In the trillion-trillionth of a second after the big bang, the universe expanded from the size of a gumball to something approaching its current size, according to the inflation theory. The universe then settled into a more leisurely pace of expansion over the past 13.7 billion years or so.




Smoking Gun

WMAP now has the most convincing evidence yet for inflation: a reading of the light released just after the big bang. This cosmic afterglow, known as microwave background, is made of the same type of radiation that carries signals to a TV antenna.

The afterglow is as valuable to a cosmologist as the earliest fossils are to a paleontologist. It is the oldest radiation ever detected, still traveling almost 14 billion years after it was emitted.

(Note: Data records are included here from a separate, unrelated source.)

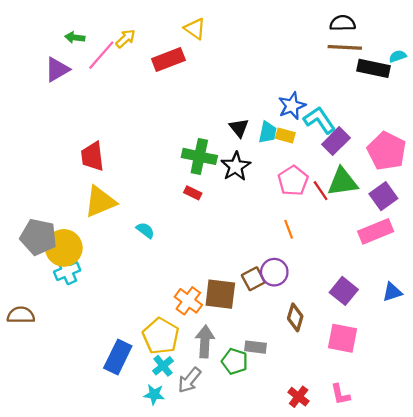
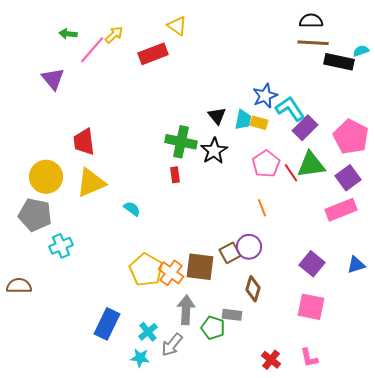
purple triangle: (57, 69) -> (53, 79), moved, turned -40
red rectangle: (193, 193) -> (175, 175), turned 56
yellow circle: (64, 248) -> (46, 177), moved
brown diamond: (295, 317) -> (253, 289), moved
yellow pentagon: (161, 336) -> (146, 270), moved

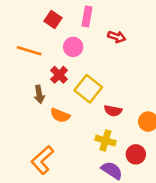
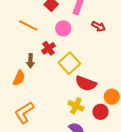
red semicircle: (113, 111) -> (86, 83), size x1.5
orange semicircle: (60, 115) -> (19, 78), moved, turned -98
red circle: (136, 154) -> (101, 112), moved

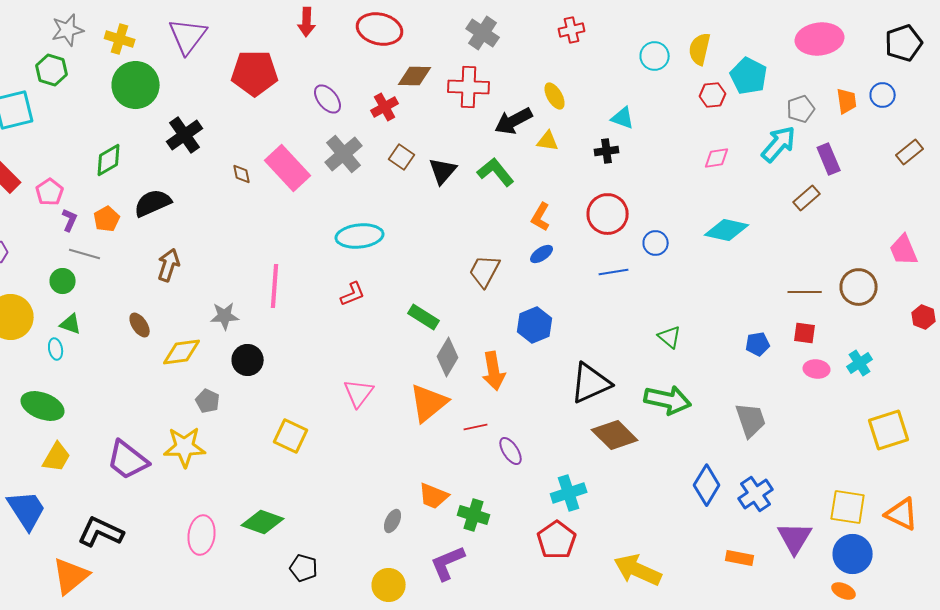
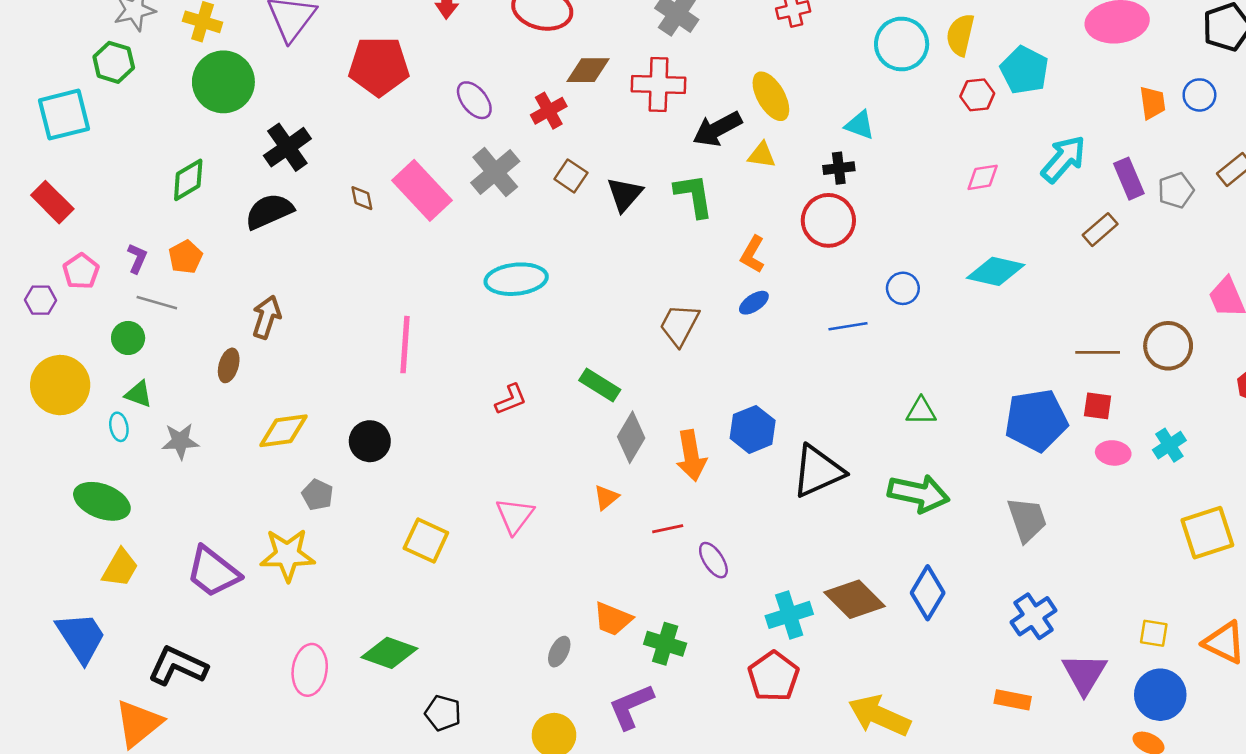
cyan circle: (655, 56) -> (902, 44), size x1.4
yellow ellipse: (555, 96) -> (771, 96), size x1.4
gray pentagon: (801, 109) -> (1176, 190), moved
green L-shape: (496, 172) -> (694, 196), turned 30
pink pentagon: (50, 192) -> (81, 271), moved
black semicircle: (153, 203) -> (269, 211), moved
red circle: (608, 214) -> (828, 220), moved
red L-shape: (353, 294) -> (511, 399), moved
gray star: (225, 316) -> (180, 441), moved
brown ellipse: (140, 325) -> (229, 365), moved, turned 50
blue hexagon: (535, 325) -> (753, 429), moved
green triangle: (670, 337) -> (921, 411), turned -40
blue pentagon: (758, 344) -> (1036, 420), size x2.0
pink triangle: (359, 393) -> (515, 516), moved
orange triangle: (429, 403) -> (606, 497), size x0.5
brown diamond: (615, 435) -> (855, 599), moved
blue diamond: (707, 485) -> (928, 593), moved
yellow square: (848, 507) -> (1154, 633), size x0.6

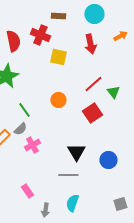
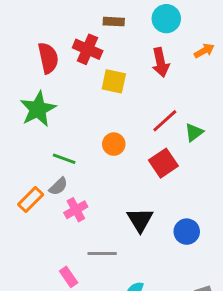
green triangle: (113, 92) -> (194, 132), turned 32
green line: (24, 110) -> (64, 159), turned -35
gray line: (68, 175) -> (102, 253), moved

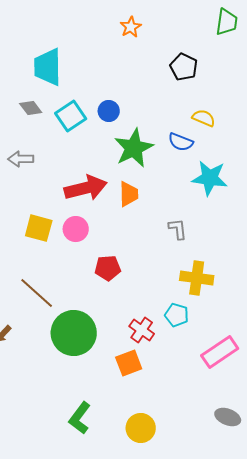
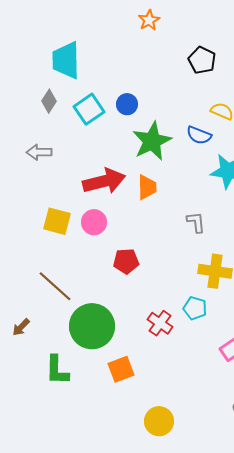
gray diamond: (31, 108) -> (49, 101), turned 70
orange square: (129, 363) -> (121, 369), moved
green L-shape: (80, 418) -> (57, 370), moved, turned -36

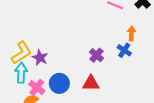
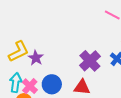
purple cross: (97, 55) -> (90, 61), size x1.5
cyan arrow: (21, 73) -> (16, 83), moved

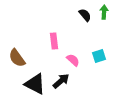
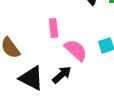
pink semicircle: (73, 60) -> (76, 50), size x1.5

The microwaves bathe the entire universe in a perpetual buzz, reaching Earth from all directions. The buzz is virtually uniform, but not quite.

Tiny variations at different points in space allow scientists to draw maps of the early universe, as the WMAP team has done with unprecedented detail.

These cosmic baby pictures show us a time when the universe was a smooth, fiery broth, when stars and galaxies had yet to form under the pull of gravity (photo: another view of the early universe).
http://magma.nationalgeographic.com/ngm/0302/feature1/zoom1.html

Finer Points

The team said cosmologists will now be able to delve into the finer details of how inflation happened.

"I think we now have crossed a threshold," said team member David Spergel of Princeton University in New Jersey. "We can now start to say something quite interesting about the physics of inflation."

Andrei Linde, a cosmologist at California's Stanford University and one of the founders of inflation theory, agrees.

"Theorists sometimes believe we are so smart—[that] nobody can be compared to us," he said in a telephone interview from Moscow. "But these experimentalists [such as the WMAP team], they can sometimes do things that look like science fiction to us."

WMAP has also for the first time mapped the big bang afterglow's polarization. "That's our big step forward," Spergel said.

Polarization is when light—which normally radiates out randomly from its source—encounters something, such as a mirror or fog, that causes it to assume a particular orientation.

The patterns of polarization in the newborn universe—shown as white bars on this map—provide clues that dramatically improve scientists' ability to determine the dates of key events, the team said.

Riddles Remain

The probe's high-definition data also reaffirm some long-standing riddles.

Certain features in the microwave "sky" look to some experts like statistical anomalies, and WMAP's new data make them even more conspicuous.

Some of the anomalies seem to "very oddly line up with the geometry of the solar system," said Glenn Starkman of Case Western Reserve University in Ohio.

For example, some groups of anomalies seem to be pointing in one direction. But this idea runs counter to the accepted principle that the cosmos has no preferred orientation (whereas Earth, for example, is governed by its magnetic field, which gives rise to the directions of the compass).

Joao Magueijo of Imperial College London said, "We expect everything to be more or less the same in every direction."

Still others believe that the statistical anomalies are in the eye of the beholder.

"Are those features telling you something physical and important, or are those features just random? That, I think, remains an open question that will be a subject of debate," Spergel said.